§ **Directive a**
In the testimony passage, what did Morales and his friends go to Wal-Mart to buy?

===== Source passage =====

Morales testified that he was previously a member of the Satan’s Disciples gang, a rival of the
Two-Two Boys. He stated that he and several of his friends went to Wal-Mart on July 31, 2005, to
buy spray paint. While at Wal-Mart, they saw defendant’s group and exchanged threatening looks
for several minutes. They left the store soon after defendant’s group, hurried to their vehicle and left
the parking lot, turning south on Cicero Avenue. Morales said that before they pulled out of the
parking lot, he saw defendant in the van with his shirt pulled up to cover the bottom half of his face.
He testified that they were immediately caught in traffic on Cicero Avenue and pulled into the service
alley to turn around when Johnson’s van pulled up next to them. Morales said that he then stepped
out of the Lincoln and threw a spray paint can at the van. The van began to drive down the alley as
Jaime turned around and into the alley entrance lane. Defendant was ducking down, but he said that
he could see someone with a t-shirt pulled over his face leaning out of the front passenger window
of the van. Morales did not see defendant fire the gun, but he heard three gunshots. He stated that
after the gunshots Jaime immediately pulled out of the alley and drove away.

=====

§ **Directive b**
Reproduce the listing below word for word, but leave the picture out.

===== Task material =====

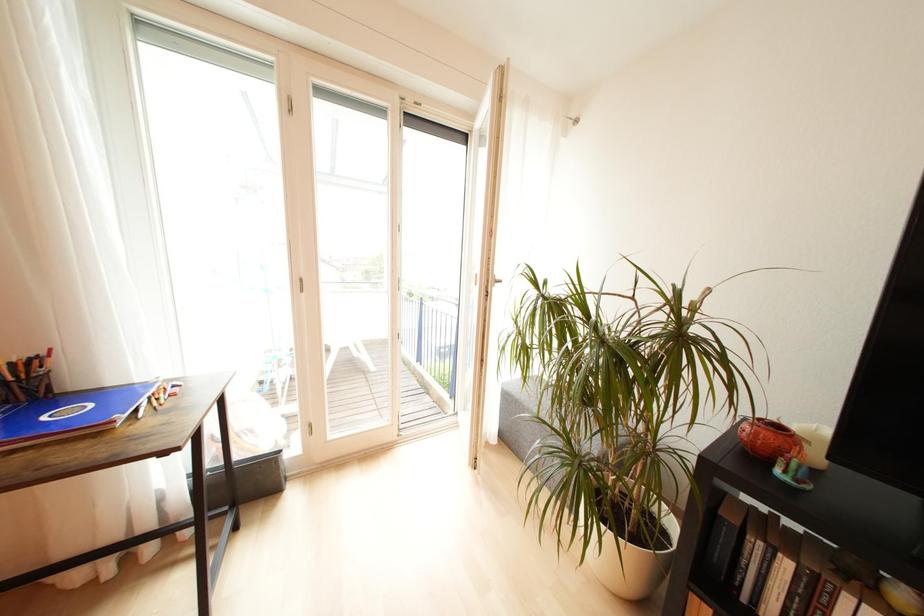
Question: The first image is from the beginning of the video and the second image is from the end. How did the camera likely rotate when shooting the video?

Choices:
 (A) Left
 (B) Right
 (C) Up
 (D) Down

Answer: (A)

=====

§ **Problem solution a**
Spray paint.

§ **Problem solution b**
Question: The first image is from the beginning of the video and the second image is from the end. How did the camera likely rotate when shooting the video?

Choices:
 (A) Left
 (B) Right
 (C) Up
 (D) Down

Answer: (A)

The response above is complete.